Was zunächst reizvoll und oft geradezu angenehm klingt, erweist sich jedoch schnell als stilistisch wenig markant, auch nicht in seinem elektronischen Arrangement: Wenn bei Valmonts Auftritt ein Cembalo und damit der Klang des Ancien Régime hörbar wird, wenn sich eine Art Walzer-Klang  durchs Orchester schleppt, dann ist der Höhepunkt der tonsprachlichen Konkretion bereits erreicht, um schnell wieder verlassen zu werden zugunsten von Klangflächen, die jedoch nun umgekehrt eine stärkere Abstraktion und Unabhängigkeit vom Text ebenfalls nicht ausbilden. So wirkt Francesconis Musik unentschlossen und ermüdet bald, sie fesselt die Aufmerksamkeit weder durch Struktur noch durch Plastizität. Auch Daniel Barenboim wirkt am Pult der Staatskapelle mit dieser Partitur reduziert auf einen Verwalter schönen Klangs und glatter Abläufe.

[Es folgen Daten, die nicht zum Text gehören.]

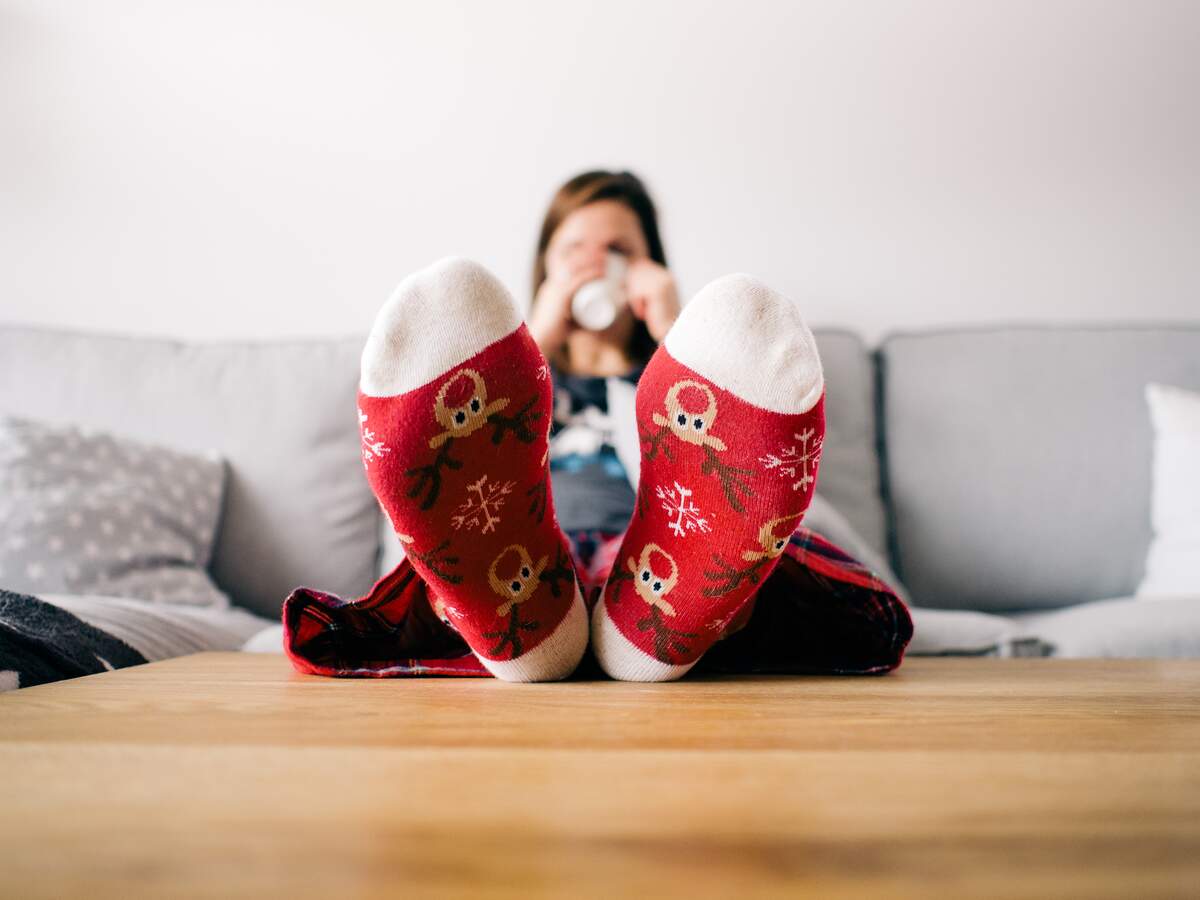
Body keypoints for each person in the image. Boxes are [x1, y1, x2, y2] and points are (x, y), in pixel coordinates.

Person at [281, 171, 912, 682]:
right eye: (575, 253)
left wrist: (675, 333)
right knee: (465, 561)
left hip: (663, 548)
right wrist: (536, 340)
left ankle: (626, 625)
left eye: (620, 253)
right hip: (518, 550)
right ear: (545, 273)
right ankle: (552, 624)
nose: (597, 266)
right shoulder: (505, 382)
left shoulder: (699, 384)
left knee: (738, 557)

Die Regisseurin Barbara Wysocka und ihre Bühnenbildnerin Barbara Hanicka haben einen halb versunkenen Planeten auf die Bühne gebracht, in dessen alsbald nach vorn gedrehtem Inneren ein Paar seine Trennung prokrastiniert. Die Möblierung ist abholbereit, Umzugskisten werden mit letzten Büchern gefüllt. Durch diese Trümmer geistern zwei stumme Frauen, die wohl die jungfräuliche Nichte und die Präsidentin Tourvel darstellen, die Verführungsprojekte der beiden Hauptfiguren; sie ergänzen das Duett von vornherein zum Quartett. Die Doppelbelichtungen, die so entstehen, öffnen den Erinnerungs- und Spielraum, den Merteuil und Valmont mit ihren Reden beschwören. Doppelbelichtungen entstehen auch durch Projektionen von Vogelschwarm bis zur Atombombenexplosion – der Fluss der Musik findet sich im Fließen der Bilder wieder, aber von den Rätseln und vom Unaufgelösten der Inszenierung geht oft ein stärkerer Reiz aus als von der Musik.

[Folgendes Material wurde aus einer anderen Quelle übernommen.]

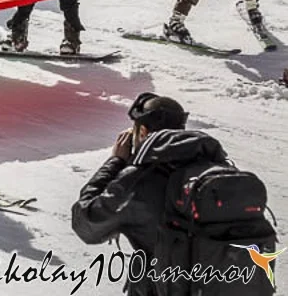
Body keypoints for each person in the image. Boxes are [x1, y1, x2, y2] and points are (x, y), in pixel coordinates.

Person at [71, 92, 276, 294]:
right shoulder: (217, 171)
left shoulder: (138, 180)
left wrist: (115, 162)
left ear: (142, 132)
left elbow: (86, 223)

Sie liefert auch Begründungen für die Besetzung: Der zynische Ton der auch auf Youtube zu hörenden Interpretin der Uraufführung, Allison Cook, passt grundsätzlich besser zur Merteuil als Mojca Erdmanns mädchenhafte Beflissenheit. Aber der betont private Rahmen des Geschehens gibt der bürgerlichen Expression – die es in Müllers Text nicht, wohl aber in der Vertonung gibt – seinen Anlass und auch dem zuweilen angestrengt klingenden und mit den von ihm verlangten Stimmeffekten betont nicht glänzenden Thomas Oliemans als Valmont: Aus dem Beziehungsspiel wird am Ende doch tödlicher Ernst.

„Quartett“ – Staatsoper Unter den Linden, wieder am 8., 10. und 13. Oktober.